- Texto de leitura -
_____

A aprovação da Ficha Limpa, quarta lei de origem popular, abre caminho para que outros projetos mudem a política e melhorem o país


Cansado de ver, impotente, tantos escândalos e injustiças no Brasil? Você pode abandonar essa postura passiva e se organizar para protestar, reivindicar e, mais que isso, colher assinaturas suficientes para propor uma lei que mude a realidade para melhor. Foi por meio desse engajamento que a sociedade, em parceria com instituições, bancou a campanha pela aprovação da Lei da Ficha Limpa, que barra a candidatura de condenados em órgãos colegiados ou que renunciaram para escapar da cassação.

Esse avanço considerável nos parâmetros legais mostra a importância das leis de iniciativa popular, como a Ficha Limpa (Lei Complementar 135/10), na esteira da qual, apostam especialistas, muitas outras sugestões vindas da população vão chegar ao Parlamento.

No Congresso Nacional já foram aprovadas quatro leis com procedência popular e hoje tramitam outras duas matérias na Câmara dos Deputados - uma aumenta a punição ao crime hediondo e outro trata de franquias telefônicas. Há menos de 30 anos esse cenário não existia no Brasil: foi a Constituição de 1988, segundo a qual o poder emana do povo e em nome dele será exercido, que consagrou um preceito seguido à risca no processo para aprovar a Ficha Limpa: a lei de iniciativa popular.

_____

- Dados armazenados -

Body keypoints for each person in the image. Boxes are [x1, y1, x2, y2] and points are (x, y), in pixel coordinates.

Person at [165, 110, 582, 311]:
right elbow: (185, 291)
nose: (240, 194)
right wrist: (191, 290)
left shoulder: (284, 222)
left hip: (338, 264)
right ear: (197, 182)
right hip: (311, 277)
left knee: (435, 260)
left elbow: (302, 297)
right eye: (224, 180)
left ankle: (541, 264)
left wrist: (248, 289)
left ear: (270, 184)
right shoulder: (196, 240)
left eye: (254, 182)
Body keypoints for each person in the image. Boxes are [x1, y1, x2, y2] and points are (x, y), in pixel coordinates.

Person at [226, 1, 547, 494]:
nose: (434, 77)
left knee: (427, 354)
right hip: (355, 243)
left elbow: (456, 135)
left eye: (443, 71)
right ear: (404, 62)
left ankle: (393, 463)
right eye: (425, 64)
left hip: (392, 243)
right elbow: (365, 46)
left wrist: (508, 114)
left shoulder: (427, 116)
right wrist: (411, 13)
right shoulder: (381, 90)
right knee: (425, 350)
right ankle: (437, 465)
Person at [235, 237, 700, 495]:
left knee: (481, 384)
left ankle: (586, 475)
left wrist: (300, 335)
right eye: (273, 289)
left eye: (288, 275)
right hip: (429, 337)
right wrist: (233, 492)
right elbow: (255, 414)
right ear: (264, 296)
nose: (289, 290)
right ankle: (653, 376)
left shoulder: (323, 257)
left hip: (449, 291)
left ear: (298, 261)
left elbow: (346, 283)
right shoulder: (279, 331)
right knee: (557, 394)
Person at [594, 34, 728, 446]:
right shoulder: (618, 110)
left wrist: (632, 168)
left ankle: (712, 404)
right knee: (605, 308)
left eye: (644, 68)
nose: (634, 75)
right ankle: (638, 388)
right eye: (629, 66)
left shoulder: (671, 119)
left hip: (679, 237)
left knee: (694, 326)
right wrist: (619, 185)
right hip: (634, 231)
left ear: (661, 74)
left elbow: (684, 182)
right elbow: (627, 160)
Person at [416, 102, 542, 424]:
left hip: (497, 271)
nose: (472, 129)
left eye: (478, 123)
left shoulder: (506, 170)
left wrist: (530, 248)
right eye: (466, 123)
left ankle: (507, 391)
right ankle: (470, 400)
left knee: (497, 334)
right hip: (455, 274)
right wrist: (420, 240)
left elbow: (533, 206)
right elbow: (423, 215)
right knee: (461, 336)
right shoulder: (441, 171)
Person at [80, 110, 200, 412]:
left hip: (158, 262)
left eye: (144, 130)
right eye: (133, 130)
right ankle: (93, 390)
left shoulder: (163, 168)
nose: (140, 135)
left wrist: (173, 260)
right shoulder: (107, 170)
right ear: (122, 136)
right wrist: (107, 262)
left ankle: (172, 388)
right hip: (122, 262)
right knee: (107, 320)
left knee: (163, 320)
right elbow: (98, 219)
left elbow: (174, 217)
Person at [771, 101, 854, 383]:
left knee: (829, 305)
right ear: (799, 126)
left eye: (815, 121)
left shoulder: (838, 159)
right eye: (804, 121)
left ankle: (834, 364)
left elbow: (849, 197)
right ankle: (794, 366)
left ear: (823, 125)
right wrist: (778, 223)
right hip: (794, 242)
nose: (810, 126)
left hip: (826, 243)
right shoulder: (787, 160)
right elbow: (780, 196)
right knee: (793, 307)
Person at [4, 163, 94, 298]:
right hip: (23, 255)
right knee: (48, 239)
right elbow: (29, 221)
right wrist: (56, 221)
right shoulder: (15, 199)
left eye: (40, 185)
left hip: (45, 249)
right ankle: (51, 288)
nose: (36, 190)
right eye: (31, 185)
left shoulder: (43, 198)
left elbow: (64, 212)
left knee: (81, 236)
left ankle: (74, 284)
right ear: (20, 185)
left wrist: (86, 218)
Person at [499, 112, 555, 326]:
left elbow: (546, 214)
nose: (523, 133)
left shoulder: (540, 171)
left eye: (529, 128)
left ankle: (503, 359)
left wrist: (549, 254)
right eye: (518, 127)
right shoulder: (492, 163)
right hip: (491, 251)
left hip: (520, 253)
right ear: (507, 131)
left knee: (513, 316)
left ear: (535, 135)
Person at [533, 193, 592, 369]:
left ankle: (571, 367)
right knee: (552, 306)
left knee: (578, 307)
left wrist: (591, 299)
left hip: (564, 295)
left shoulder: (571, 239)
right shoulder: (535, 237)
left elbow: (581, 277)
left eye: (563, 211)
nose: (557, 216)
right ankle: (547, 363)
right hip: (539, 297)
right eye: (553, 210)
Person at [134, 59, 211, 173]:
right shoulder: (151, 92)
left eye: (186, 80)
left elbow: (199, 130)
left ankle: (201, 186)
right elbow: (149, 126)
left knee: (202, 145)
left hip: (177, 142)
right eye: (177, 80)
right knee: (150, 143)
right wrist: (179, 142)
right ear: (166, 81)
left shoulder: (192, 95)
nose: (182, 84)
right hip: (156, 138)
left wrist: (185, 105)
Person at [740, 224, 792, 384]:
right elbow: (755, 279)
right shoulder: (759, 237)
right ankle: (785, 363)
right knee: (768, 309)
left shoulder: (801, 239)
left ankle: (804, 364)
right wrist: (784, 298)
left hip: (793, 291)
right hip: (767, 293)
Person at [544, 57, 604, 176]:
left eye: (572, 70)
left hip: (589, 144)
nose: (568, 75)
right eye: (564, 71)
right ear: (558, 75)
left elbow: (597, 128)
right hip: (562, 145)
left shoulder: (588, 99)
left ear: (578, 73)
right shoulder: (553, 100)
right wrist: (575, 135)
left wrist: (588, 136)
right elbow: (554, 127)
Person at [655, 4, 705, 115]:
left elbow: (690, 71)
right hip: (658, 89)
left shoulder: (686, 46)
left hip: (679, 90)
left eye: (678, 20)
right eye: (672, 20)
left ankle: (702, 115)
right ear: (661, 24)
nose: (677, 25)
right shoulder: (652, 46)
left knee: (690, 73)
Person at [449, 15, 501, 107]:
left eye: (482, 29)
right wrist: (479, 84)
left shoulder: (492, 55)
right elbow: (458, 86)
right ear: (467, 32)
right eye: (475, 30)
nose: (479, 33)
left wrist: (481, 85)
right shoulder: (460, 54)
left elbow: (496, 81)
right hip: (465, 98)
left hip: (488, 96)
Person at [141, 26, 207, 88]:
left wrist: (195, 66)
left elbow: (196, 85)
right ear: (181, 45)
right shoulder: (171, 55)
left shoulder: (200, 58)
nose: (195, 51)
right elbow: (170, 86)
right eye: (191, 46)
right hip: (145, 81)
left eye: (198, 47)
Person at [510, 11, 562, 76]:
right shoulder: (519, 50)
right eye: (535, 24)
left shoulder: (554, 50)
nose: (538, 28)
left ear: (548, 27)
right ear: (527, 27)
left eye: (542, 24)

_____

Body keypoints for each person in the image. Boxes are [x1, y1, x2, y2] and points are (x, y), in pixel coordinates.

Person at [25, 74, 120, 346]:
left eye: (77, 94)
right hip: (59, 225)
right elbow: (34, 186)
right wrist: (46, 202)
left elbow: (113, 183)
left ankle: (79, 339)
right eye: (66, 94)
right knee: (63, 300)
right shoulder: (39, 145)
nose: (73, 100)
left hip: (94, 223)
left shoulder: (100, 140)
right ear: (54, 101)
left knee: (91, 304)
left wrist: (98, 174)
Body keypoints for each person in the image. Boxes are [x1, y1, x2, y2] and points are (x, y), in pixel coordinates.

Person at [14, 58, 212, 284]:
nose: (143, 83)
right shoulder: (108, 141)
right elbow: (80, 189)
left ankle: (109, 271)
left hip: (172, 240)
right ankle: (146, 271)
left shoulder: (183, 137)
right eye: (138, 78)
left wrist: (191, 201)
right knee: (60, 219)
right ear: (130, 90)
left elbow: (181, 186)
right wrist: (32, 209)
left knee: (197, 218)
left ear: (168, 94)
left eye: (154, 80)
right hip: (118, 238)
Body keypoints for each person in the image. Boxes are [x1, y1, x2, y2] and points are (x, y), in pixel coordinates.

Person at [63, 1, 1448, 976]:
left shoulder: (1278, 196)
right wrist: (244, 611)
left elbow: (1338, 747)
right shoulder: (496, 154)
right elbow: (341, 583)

_____

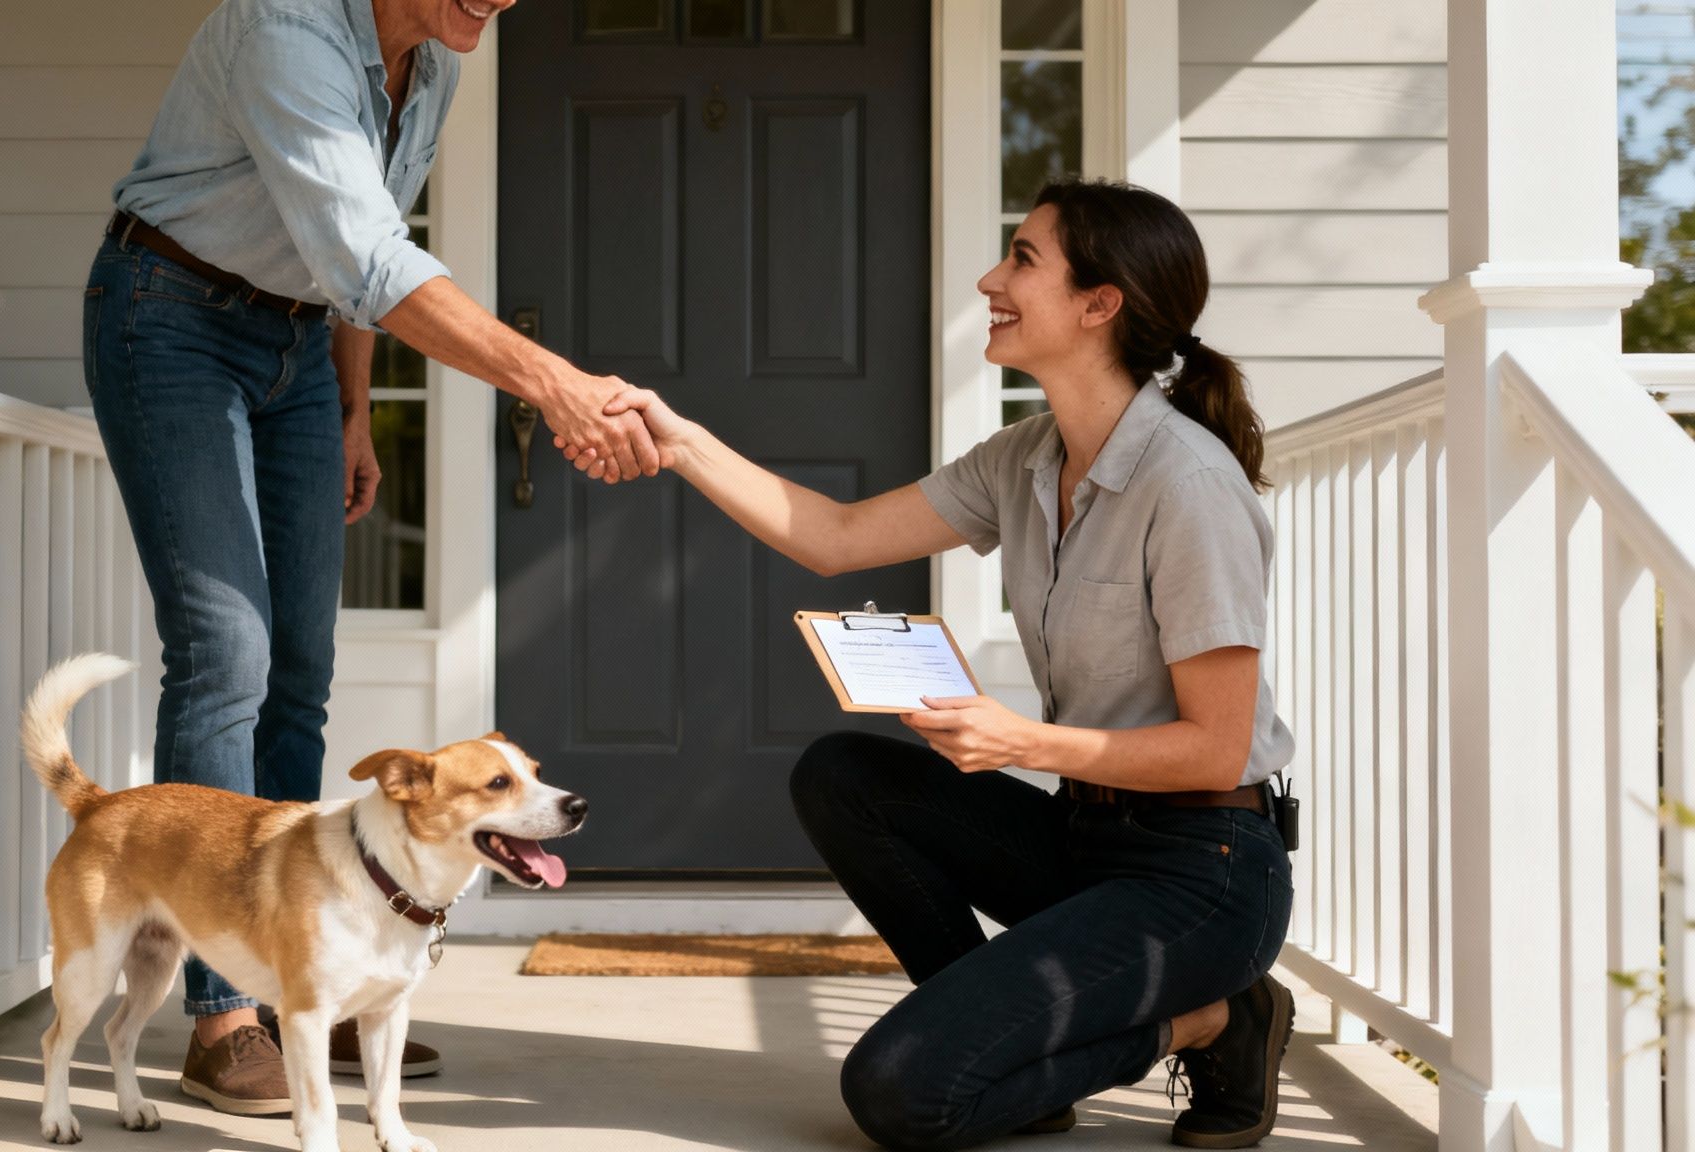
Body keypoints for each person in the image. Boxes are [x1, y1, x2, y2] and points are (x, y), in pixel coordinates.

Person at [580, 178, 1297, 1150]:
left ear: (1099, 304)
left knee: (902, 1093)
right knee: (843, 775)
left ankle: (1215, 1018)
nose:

_____

- Atividades -
1. Escreva sem alterações o trecho do texto sobre a Lei da Ficha Limpa que começa em "Esse avanço considerável" e segue até "de iniciativa popular.".
2. Continue o texto sobre as leis de iniciativa popular a partir do ponto em que ele termina.
Não é preciso consultar os registros.

- Respostas -
1.
Esse avanço considerável nos parâmetros legais mostra a importância das leis de iniciativa popular, como a Ficha Limpa (Lei Complementar 135/10), na esteira da qual, apostam especialistas, muitas outras sugestões vindas da população vão chegar ao Parlamento.

No Congresso Nacional já foram aprovadas quatro leis com procedência popular e hoje tramitam outras duas matérias na Câmara dos Deputados - uma aumenta a punição ao crime hediondo e outro trata de franquias telefônicas. Há menos de 30 anos esse cenário não existia no Brasil: foi a Constituição de 1988, segundo a qual o poder emana do povo e em nome dele será exercido, que consagrou um preceito seguido à risca no processo para aprovar a Ficha Limpa: a lei de iniciativa popular.

2.
Mobilização
Tanto a Ficha Limpa quanto a lei que criminalizou a compra de votos nasceram da iniciativa do povo, que reagiu para mudar a regra e lutar contra a impunidade. E por trás do sucesso na aprovação dessas matérias está a articulação de entidades organizadas, como o Movimento de Combate à Corrupção Eleitoral (MCCE), a Ordem dos Advogados do Brasil (OAB) e a Comissão Brasileira Justiça e Paz (CBJP), organismo da Conferência Nacional dos Bispos do Brasil (CNBB).

Um dos fundadores do MCCE, o juiz Marlon Reis comemora a validação da Ficha Limpa, mesmo que apertada no placar do plenário do Supremo Tribunal Federal. A lei foi considerada constitucional e já passa a valer na eleição deste ano.

Anteriormente, o STF havia decidido que a Ficha Limpa não valeu no pleito de 2010, avocando o princípio legal de que as regras eleitorais não poderiam mudar a menos de um ano do pleito. A frustração, no entanto, durou pouco.

"A lei de iniciativa popular é um direito fundamental do povo de ir direto ao Parlamento. É um favor que se presta, senão o desgaste do Legislativo seria maior", frisa Marlon. Segundo o magistrado, só houve resistência à Ficha Limpa no Judiciário. Não houve queda de braço no Parlamento, onde "todos" estiveram abertos ao diálogo. "Os parlamentares não foram obrigados a aprovar. Fizemos pressão no Parlamento, que é lugar para isso, e não nas votações do STF, onde houve o debate constitucional", reitera.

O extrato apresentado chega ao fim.